*What the task requires*
Write the next part of the mailing-list message about the revised Cygwin32 licensing terms, starting right after its final sentence.

*Passage for review*
On Thu, 10 Jul 1997, Jim Pick wrote:

> Well, at least I didn't spend too much time trying to get dpkg
> to run on "GNU Win32"...
> As I was saying before - another "almost-free" license to stick on
> the trophy shelf beside the Troll Tech license.  I'm particularily
> disturbed by Cygnus' concept of "Free Sofware".

I agree, but, if the GPL is considered "free" enough for libraries, this
new license is "free'er".  Put it this way, under the GPL, everybody would
have to put their code under the GPL.  Under this license, you don't have
too, unless you're in competition.  However, they don't say what the
license is, if you are in competition with them.  If that's GPL'd then
what's the problem.  i.e. if they say the software is LGPL'd for normal
use, but if the use is deemed to be in competition with them, than they
are operating under the GPL.  Is that legal?

Just wondering,


> ------- Forwarded Message
> Subject: Revised Cygwin32 licensing terms
> To: gnu-win32@cygnus.com
> Date: Tue, 8 Jul 1997 16:58:37 -0700 (PDT)
> From: gordoni@cygnus.com (Gordon Irlam)
> We have revised the licensing terms on Cygwin32.  Previously Cygwin32 was
> licensed under the GPL.  This restricted the use of Cygwin32 in proprietary
> software.  The new license allows Cygwin32 to be used in both free and
> proprietary software, except by direct competitors of Cygnus.
> Details of the new license are available from the GNU Win32 home page:
>     http://www.cygnus.com/misc/gnu-win32/
> We haven't yet built a new release, but when we do, we will be incorporating
> the new licensing terms into it.
> It has been tricky for us to figure out the details of the Cygwin32 license.
> This is because Cygwin32 includes both a set of applications, and a set of
> library code developers include with the code they have written.  The
> original license for Cygwin32 was the FSF Library GPL.  However, we found the
> Library GPL went to far in enabling Cygnus' business competitors to take and
> benefit from the work we had performed on Cygwin32, without contributing
> anything back in return.  As a result we decided to switch to licensing
> Cygwin32 under the GPL.  Unfortunately, we then found a lot of people who
> would otherwise have been interested in using Cygwin32 were unwilling to do
> so, because they were not willing to license their code under the GPL.  We
> are now attempting to find a balance somewhere between the two previous
> licenses we tried.

*Dataset section*
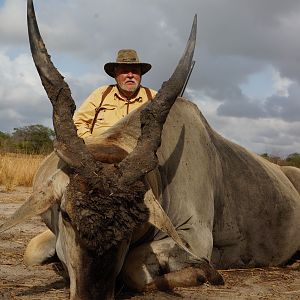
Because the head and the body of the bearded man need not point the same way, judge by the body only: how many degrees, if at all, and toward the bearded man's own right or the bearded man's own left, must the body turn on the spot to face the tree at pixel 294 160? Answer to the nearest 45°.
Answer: approximately 135° to the bearded man's own left

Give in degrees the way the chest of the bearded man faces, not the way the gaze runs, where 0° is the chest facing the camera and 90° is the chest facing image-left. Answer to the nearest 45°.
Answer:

*Answer for this exercise*
> The new licensing terms for Cygwin32 permits anyone to make use of Cygwin32
> without adhering to the GPL, and without being required to make their
> sources available, provided that in so doing they are not attempting to
> directly compete with Cygnus.  The reason we decided it was necessary to
> prevent the use of Cygwin32 by companies that are competing directly with
> Cygnus is explained below.
> Cygnus specializes in the provision of development tools for embedded
> systems. Cygnus is responsible for perhaps 80% of all on going GCC
> development, and 95% of all GDB development.  We commercialize our
> development efforts through our GNUPro compiler tool chain.  Other people and
> organizations contribute to, and benefits from our work.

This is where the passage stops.